You’re a returning Who The Folk?! guest from our pre-podcast days. But one of the things that’s changed from the last time we talked is where you’re producing the product, and how you have evolved, your business model some. Why don’t you tell us a little bit about those two things?
Since we last connected, we moved our production facility to J-HAP, which stands for Jewish Housing and Programming. It’s in Golden Valley, and they have a commercial kitchen, and I didn’t even know that I was looking for a new commercial kitchen. I actually was starting to feel like things were not going in the direction I wanted them to go. And I wasn’t feeling that the longevity was going to be there. Other companies were growing up around us and able to scale faster and I felt like we’re just not able to play in this field in an effective way and I was pretty much ready to close up shop at the end of 2018 after holiday season. But everything changed in August of 2018 when I was invited to tour this almost finished commercial kitchen in a space that was run by J-HAP called Cornerstone Creek apartments, which is independent living for adults with intellectual and developmental disabilities. And when I got a tour of this gleaming, brand new kitchen, I was told that there’s an opportunity to work with some of the tenants of Cornerstone Creek. And from that moment on, like the floodgates opened to my brain and I realized we had the potential to be so much more than just a nut company.

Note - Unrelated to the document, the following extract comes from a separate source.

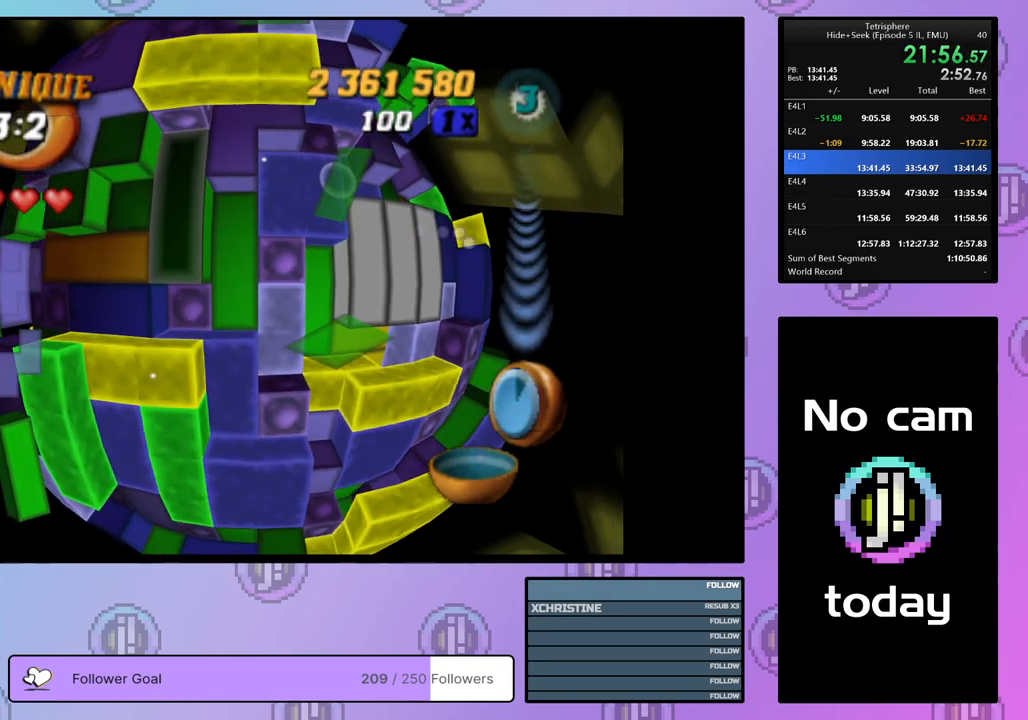
{"buttons": ["DPAD_RIGHT"], "right_stick": "center", "events": [[50, "DPAD_DOWN", "down"], [133, "DPAD_DOWN", "up"], [233, "DPAD_RIGHT", "down"], [333, "DPAD_RIGHT", "up"], [333, "SQUARE", "up"], [400, "CROSS", "down"], [483, "CROSS", "up"], [500, "DPAD_RIGHT", "down"]]}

You’ve had a little more than a year now in the space where you are working with and employing people who have disabilities as your employees who are doing the work that any “able-bodied” or “able-minded” person could do. Why was after seeing the space and learning that you could work with the people who are residents of Cornerstone Creek, why was that so important for you and why do you think he gave you such revitalization to the company?
Oh, I was so excited. The potential to work with a group of people who are completely overlooked in mainstream employment. It wasn’t even on my radar honestly, to work with people with disabilities. But once I was told that this was an opportunity, it made me feel like we could have such a deeper meaning and a deeper purpose to our company, that we could stand for something so much more than just a healthy delicious snack. And if that meant that we could help employees help draw awareness to the importance of employing people with different abilities with different disabilities, that that was going to be a game-changer for me.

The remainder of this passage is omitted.